Interpretability and Risk Assessment
Advances in interpretable ML for ground motion and magnitude estimation (e.g., additive models with independent pathways and monotonicity constraints) offer transparent, physics-conforming predictions required for risk assessment and disaster planning. The introduction of hazard-informed loss functions (HazBinLoss) specifically targets the traditionally underrepresented large-magnitude, near-field events, enhancing model reliability for critical engineering decisions (Sreenath et al., 26 Aug 2025).

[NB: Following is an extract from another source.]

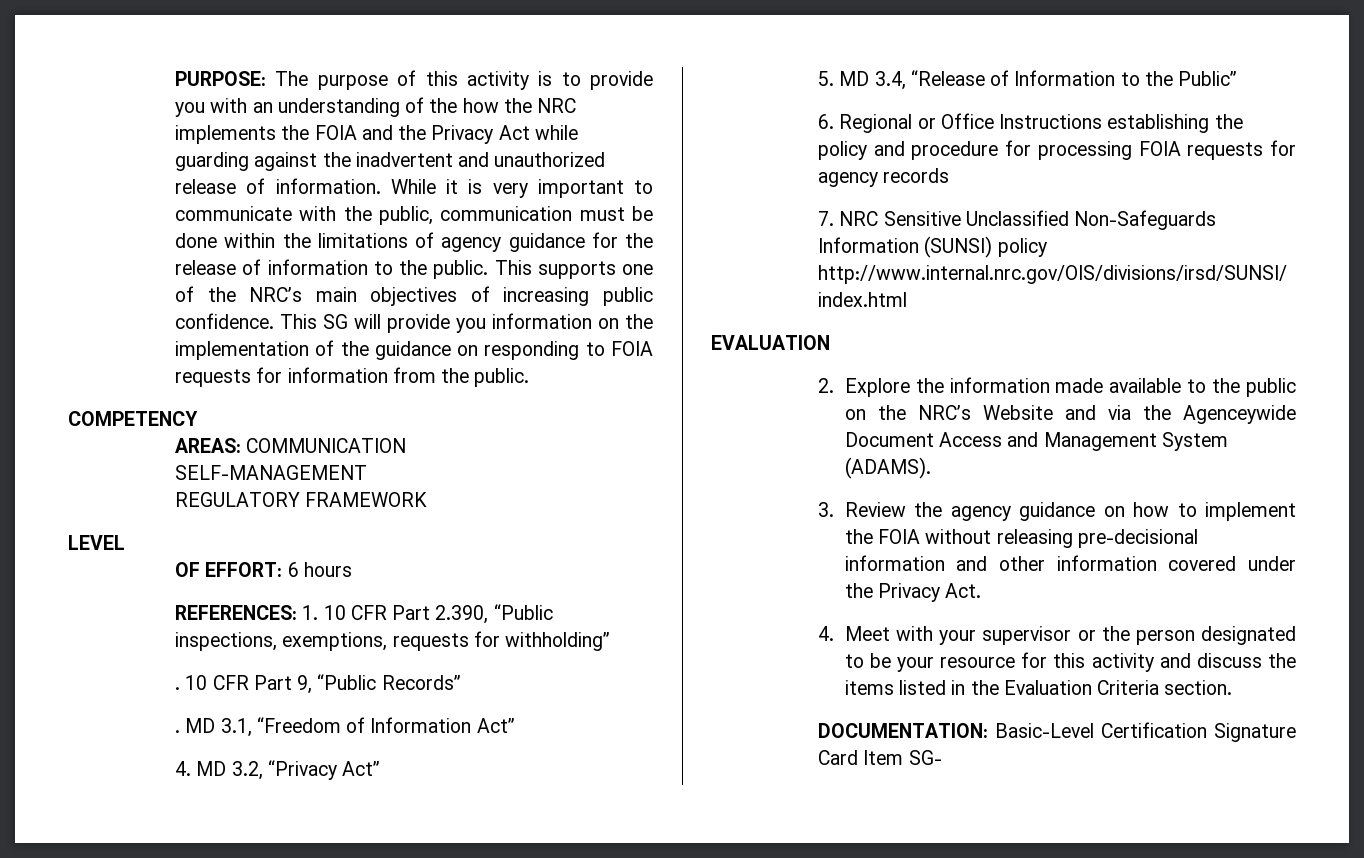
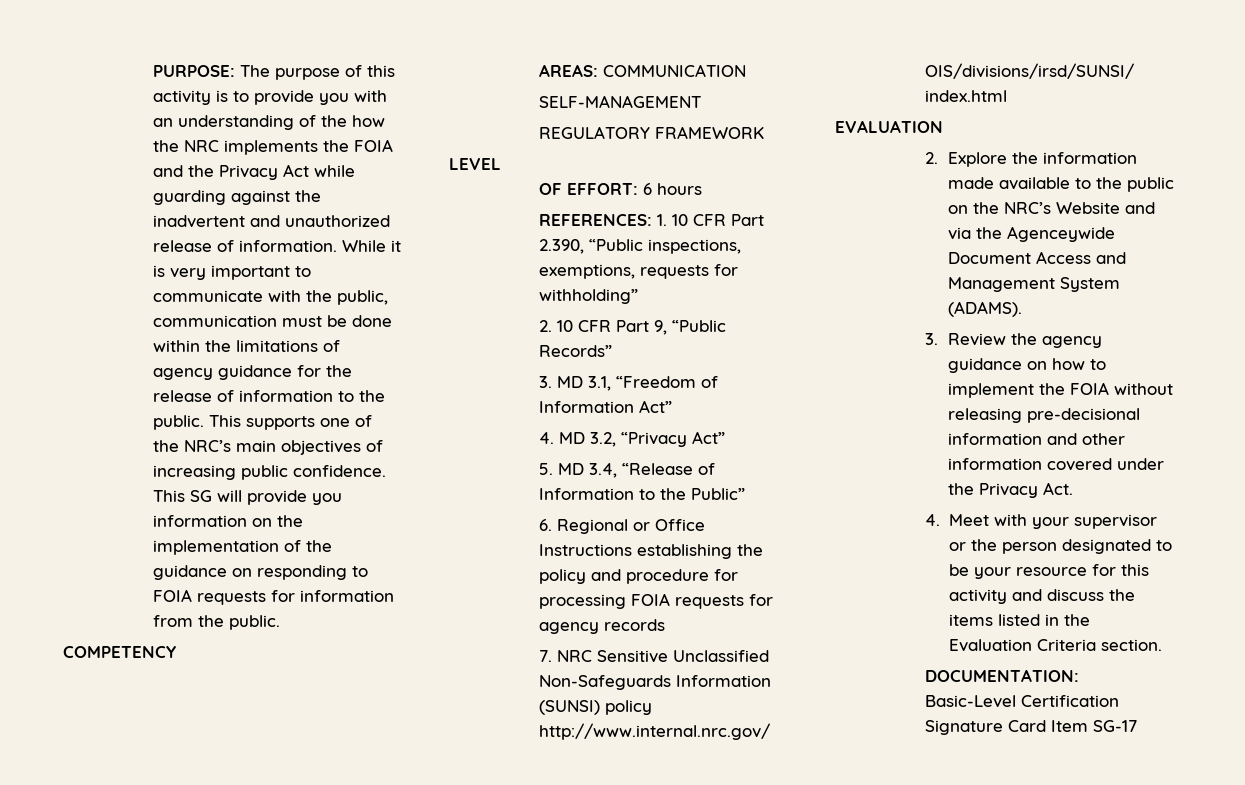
[175,687,181,690] . -> [539,320,553,332] 2.
[175,730,181,733] . -> [539,376,553,388] 3.
[908,750,942,765] SG- -> [1093,720,1138,732] SG-17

5. Open Challenges and Future Directions
Key challenges and anticipated developments include:
- Handling Data Scarcity: Low-data regimes, especially for large events, motivate the incorporation of regularization (e.g., ranking loss, data augmentation, synthetic training) and advanced architectures (self-attention, hybrid CNN-transformers) to maximize discriminative power (Cambrin et al., 25 Jul 2024).
- Catalog and Sensor Completeness: Achieving and maintaining low magnitude of completeness in natural catalogs remains a bottleneck for catalog-based ML models. Improved instrumentation and event detection may partly address this.
- Uncertainty Quantification: Widespread adoption of probabilistic output layers (e.g., mixture density networks) and rigorous calibration is recommended for operational deployment, especially for rare and high-impact scenarios (Münchmeyer et al., 2021).
- Spatial and Multimodal Integration: Progress is expected in architectures that natively handle variable sensor arrays, spatially-distributed inputs, and the fusion of geodetic (GNSS), seismic, and remote sensing data.
- Physics-Informed/Hybrid Learning: Embedding physical constraints—travel time consistency, monotonic path attenuation, explicit seismological priors—may improve generalization and provide physically plausible outputs, mitigating black-box behaviors and "fingerprinting" artifacts.
- Real-Time Deployment: Comprehensive, cloud-optimized pipelines (with horizontal scaling and auto-orchestration) enable throughput-compatible with high-volume continuous data and deliver low-latency magnitude estimates at scale (Zhu et al., 2022).
6. Interpretability, Transparency, and Trust
Recent research emphasizes inherently interpretable ML models with additive, explicitly decomposable pathways, in contrast to black-box neural networks. Models leveraging the HazBinLoss demonstrate that weighting high-hazard, low-frequency records during training significantly mitigates underestimation of large, damaging earthquake magnitudes in risk assessment studies while maintaining competitive performance with established ground motion models (Sreenath et al., 26 Aug 2025). Full decomposability and monotonicity constraints assure that each feature's effect on the final magnitude estimate remains transparent, fostering trust among engineering and decision-making communities.
Machine learning techniques for earthquake magnitude estimation increasingly blend advanced statistical architectures with physically-informed model design, allowing flexible, accurate, and interpretable inference across a range of data modalities. The current frontier involves tackling the challenges of data imbalance, generalization across regions, uncertainty quantification, and interpretability, with ongoing progress toward robust, real-time monitoring systems for seismic hazard mitigation.